Intervista a Renato Casaro, Airbrush Talent Show
Renato Casaro in realtà lo conosciamo tutti e quasi tutti non ne abbiamo mai immaginato l’esistenza.
Quelli della mia generazione ricorderanno sicuramente il manifesto de La Storia infinita, dei film di Bud Spencer, di Rambo e di Balla coi Lupi. Quei meravigliosi disegni che sembravano un misto tra stampa e fotografia e che racchiudono invece almeno un mese di lavoro e tecniche miste di pittura e aerografia. E queste sono solo una citazione della punta di un iceberg che comprende più di 1500 opere.
Lui e la moglie sono meravigliosi insieme, quelle persone che sembrano completarsi proprio come la vite e il proprio dado in un bullone.
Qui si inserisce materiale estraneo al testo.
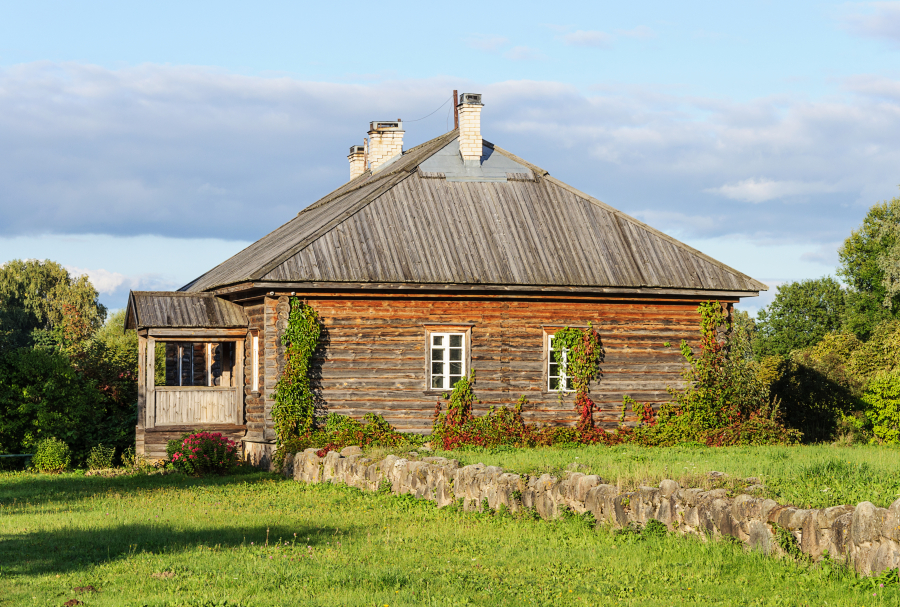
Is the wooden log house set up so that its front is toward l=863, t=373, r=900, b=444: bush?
no

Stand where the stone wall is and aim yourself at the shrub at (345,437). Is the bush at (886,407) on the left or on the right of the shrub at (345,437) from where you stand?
right

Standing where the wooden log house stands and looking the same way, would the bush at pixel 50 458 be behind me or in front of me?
in front

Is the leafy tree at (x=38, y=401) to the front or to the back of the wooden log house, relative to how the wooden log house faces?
to the front

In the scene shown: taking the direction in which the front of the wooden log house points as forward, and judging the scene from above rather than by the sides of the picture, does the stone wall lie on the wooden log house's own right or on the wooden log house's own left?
on the wooden log house's own left
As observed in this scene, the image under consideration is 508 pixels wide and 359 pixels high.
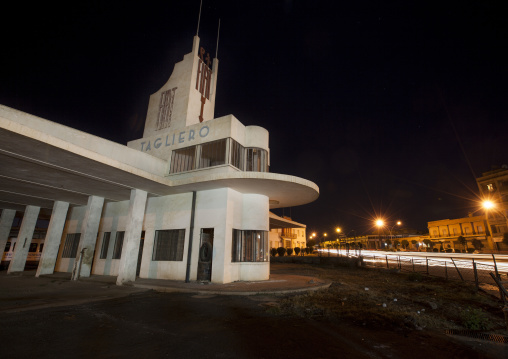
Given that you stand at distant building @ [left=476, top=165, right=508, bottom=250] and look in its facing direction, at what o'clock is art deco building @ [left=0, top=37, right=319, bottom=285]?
The art deco building is roughly at 11 o'clock from the distant building.

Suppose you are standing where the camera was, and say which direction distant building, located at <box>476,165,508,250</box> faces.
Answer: facing the viewer and to the left of the viewer

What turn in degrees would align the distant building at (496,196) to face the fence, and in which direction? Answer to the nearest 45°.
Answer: approximately 45° to its left

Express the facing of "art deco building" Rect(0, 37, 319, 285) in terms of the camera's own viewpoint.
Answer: facing the viewer and to the right of the viewer

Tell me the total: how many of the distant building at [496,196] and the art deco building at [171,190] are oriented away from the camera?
0

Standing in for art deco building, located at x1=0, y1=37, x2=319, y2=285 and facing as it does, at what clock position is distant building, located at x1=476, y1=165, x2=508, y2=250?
The distant building is roughly at 10 o'clock from the art deco building.

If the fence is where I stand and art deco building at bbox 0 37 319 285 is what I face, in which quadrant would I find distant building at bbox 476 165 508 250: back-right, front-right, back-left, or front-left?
back-right

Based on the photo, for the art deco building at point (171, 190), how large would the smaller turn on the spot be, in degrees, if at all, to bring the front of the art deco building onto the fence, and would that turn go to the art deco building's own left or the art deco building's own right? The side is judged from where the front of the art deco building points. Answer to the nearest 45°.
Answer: approximately 45° to the art deco building's own left
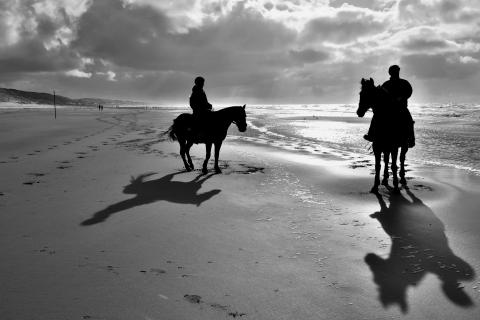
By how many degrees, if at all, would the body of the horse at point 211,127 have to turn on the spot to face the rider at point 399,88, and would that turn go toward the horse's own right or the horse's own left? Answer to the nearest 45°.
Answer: approximately 45° to the horse's own right

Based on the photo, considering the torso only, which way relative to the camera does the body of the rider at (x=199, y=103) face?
to the viewer's right

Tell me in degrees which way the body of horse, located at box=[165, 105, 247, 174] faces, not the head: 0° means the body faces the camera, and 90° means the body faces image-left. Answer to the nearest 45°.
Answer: approximately 270°

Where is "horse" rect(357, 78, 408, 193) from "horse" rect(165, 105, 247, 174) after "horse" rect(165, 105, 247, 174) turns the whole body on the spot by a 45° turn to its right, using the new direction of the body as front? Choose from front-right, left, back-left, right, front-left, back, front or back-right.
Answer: front

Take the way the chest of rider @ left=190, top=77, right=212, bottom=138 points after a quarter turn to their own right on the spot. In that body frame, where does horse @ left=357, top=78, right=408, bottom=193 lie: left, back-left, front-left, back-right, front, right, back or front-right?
front-left
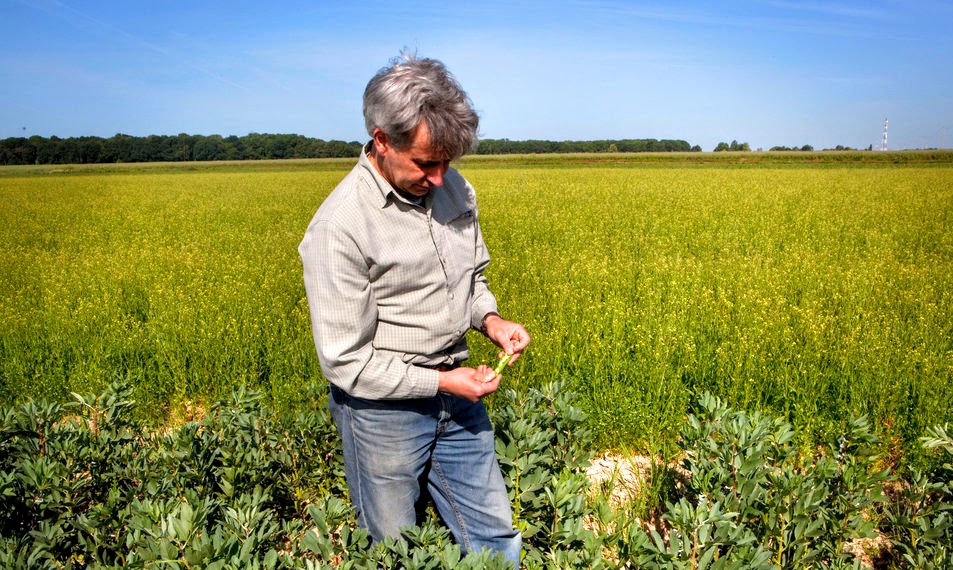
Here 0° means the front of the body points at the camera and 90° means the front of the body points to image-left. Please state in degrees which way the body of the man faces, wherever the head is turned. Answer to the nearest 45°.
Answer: approximately 315°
Lei ci racconta ironicamente scherzando che non ha “mai provato a utilizzare l’aerografo e mai lo farà, perché un re in casa basta, e perché lui è quello che fa l’arte, e lei i soldi”.
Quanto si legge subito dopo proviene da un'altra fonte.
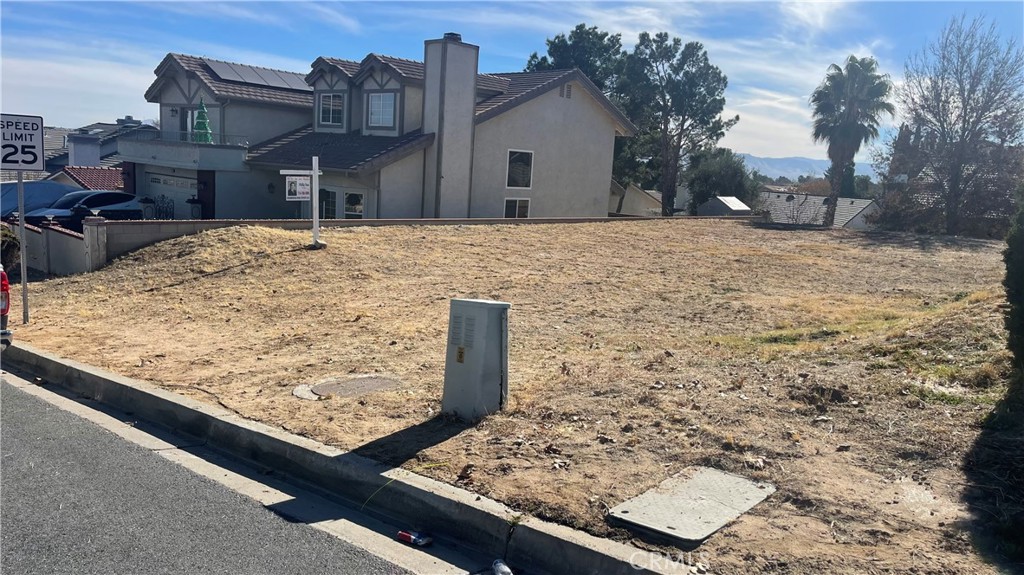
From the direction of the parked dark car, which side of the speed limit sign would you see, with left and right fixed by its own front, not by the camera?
back

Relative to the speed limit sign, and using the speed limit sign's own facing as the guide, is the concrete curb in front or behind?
in front

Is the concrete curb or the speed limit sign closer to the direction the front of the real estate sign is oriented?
the concrete curb

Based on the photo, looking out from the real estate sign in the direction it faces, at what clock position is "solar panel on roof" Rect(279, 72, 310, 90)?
The solar panel on roof is roughly at 6 o'clock from the real estate sign.

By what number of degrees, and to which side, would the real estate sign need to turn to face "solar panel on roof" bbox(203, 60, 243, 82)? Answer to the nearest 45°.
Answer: approximately 180°

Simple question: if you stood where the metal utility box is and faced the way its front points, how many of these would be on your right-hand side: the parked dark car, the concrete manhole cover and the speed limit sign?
3

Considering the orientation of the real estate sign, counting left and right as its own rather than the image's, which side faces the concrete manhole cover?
front

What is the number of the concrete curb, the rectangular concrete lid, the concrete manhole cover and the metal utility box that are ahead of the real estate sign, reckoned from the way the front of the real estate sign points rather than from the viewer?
4

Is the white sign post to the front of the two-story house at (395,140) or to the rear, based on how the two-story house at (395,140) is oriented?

Se mi chiedessero di definire Renato Casaro, l’immagine di lui che ho stampata negli occhi dal momento in cui ci siamo seduti a parlare, è dell’uomo innamorato della propria vita. Di una vita vissuta per davvero, che l’ha portato nella direzione che voleva proprio perché ci ha sempre creduto, con cui potrebbe tranquillamente girare uno di quei film di cui si è trovato a disegnarne il manifesto.
La passione nasce dalle elementari, con i quaderni pieni di scarabocchi e i compiti che la suora gli faceva disegnare alla lavagna per il giorno dopo. Da lì è stato un susseguirsi di tasselli che si sono incastrati come i pezzi di un puzzle perfetto. Prima l’agenzia pubblicitaria, poi il lavorare per il cinema pitturando i sagomati di cartone, per guadagnare qualche soldo e l’ingresso gratuito alle proiezioni. Ma la svolta è Roma, dove arriva a Cinecittà grazie a qualche foto scattata proprio a quei sagomati, nonostante i pianti della madre “perché andare a Roma, allora, era come arrivare oggi in America”. E a solo vent’anni si ritrova a dipingere i manifesti di alcuni dei film più famosi al mondo e a iniziare una carriera che l’avrebbe portato lontano.
L’aerografo è arrivato dopo, apprendendo l’esistenza della tecnica da alcuni artisti giapponesi ed essendo il primo ad applicarla nel mondo del cinema.
E da lì è stato sempre un crescendo, complice il fatto che “si è sparsa la voce che portavo fortuna e quindi tutti chiamavano me. Devo dire che una delle più grandi soddisfazioni è stata che nessuno mi ha mai chiesto di modificare un bozzetto. Ma infondo, pensandoci bene, non l’avrei mai fatto.”
Gli chiediamo allora se c’è un lavoro che ha nel cuore più degli altri e se c’è un motivo ricorrente nelle sue opere. E la risposta è quella di chi ama ciò che fa come fosse un pezzo di se stesso, perché non potrebbe mai sceglierne una piuttosto che un’altra, dato ognuna ha una storia e dei ricordi legati ad essa. Il suo punto fisso è invece la costruzione grafica, un elemento ricorrente che è sempre presente ma nascosto agli occhi di chi non lo sa vedere; eppure la struttura geometrica è l’impalcatura su cui costruire tutto il lavoro e le forme, quella griglia invisibile a cui non rinuncerebbe mai.
Mentre parla mi fermo a guardare gli occhi di un uomo che ha vissuto, ma che ha l’anima che è ancora in fermento per tutto quello che ha visto e a cui ha partecipato. Perché questo lavoro, questa passione, l’hanno portato in situazioni che sono difficili anche solo da immaginare se non vissute, che rimangono nella memoria a distanza di decenni e che appartengono al mondo folle del cinema, pieno di eventi, cene, prime serate spettacolari e tanta emozione.
Poi resta un attimo in silenzio e con un po di nostalgia, ma con la consapevolezza di chi non ha rimpianti mi dice: “Mi sono fermato all’apice. Ed è giusto così, come un pugile che deve dire basta quando è campione del mondo e non quando invece viene buttato al tappeto.”